Yes, you have to handle the CancellationException (this exception throws the FutureTask.get() method), if you don't do it, this exception will be thrown to the JVM. Look through this example, it will output "Task is canceled":

public class MainTest {
    public static void main(String... args) {
        FutureTask<Long> futureTask = new FutureTask<>(new MyCallable());

        ExecutorService executorService = Executors.newFixedThreadPool(1);
        executorService.submit(futureTask);

        try {
            futureTask.cancel(true);
            System.out.println(futureTask.get());
        } catch (CancellationException e) {
            System.out.println("Task is canceled");
        } catch (InterruptedException | ExecutionException e) {
            System.out.println("Something went wrong!");
        }

        executorService.shutdown();
    }
}

class MyCallable implements Callable<Long> {
    @Override
    public Long call() {
        for(int i = 0; i < 1000000000; i++) {
            //pass
        }

        return 1L;
    }
}
  • thank you for the reply, but actually it is not related to the question.
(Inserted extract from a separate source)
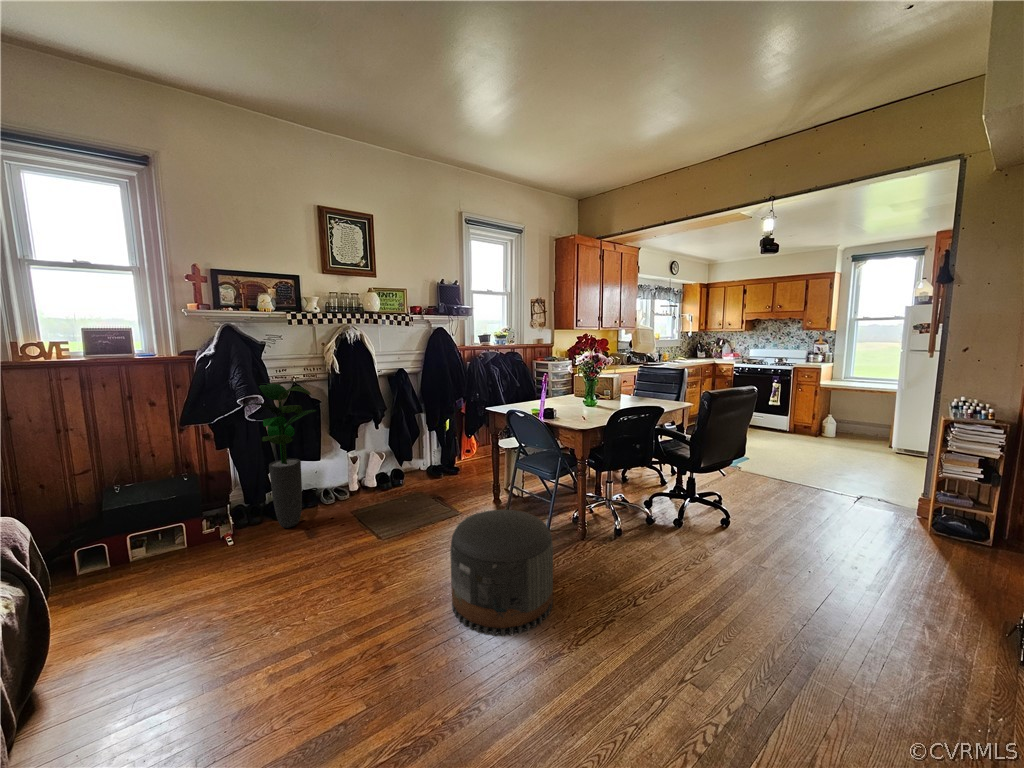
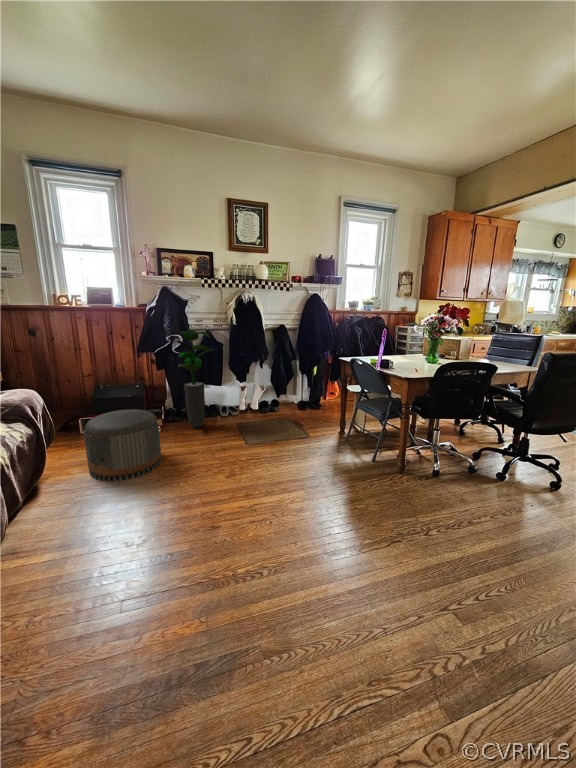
pouf: present [450,509,553,636] -> present [84,409,161,481]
In your example you never start the execution of `MyCallable`, so you cancel it before it is actually started. So, in you example it doesn't really matter if you pass `true` or `false` to cancel since task is never executed. And my question is related to canceling already ongoing task and handling interrupt directly in `call` – starwarrior8809 Mar 01 '21 at 12:51
  • Oh, yes i forgot start the task. Sorry, i wrong understood the question, and i have no idea how to handle this in call method... – Vladsmirn289 Mar 01 '21 at 13:26
1

There's no pre-emptiveness in Java. For anything to be interruptable, it has to cooperate. So yes, the task must check if it's been interrupted or else it will run till the end despite the future being cancelled. Disappointing, I know.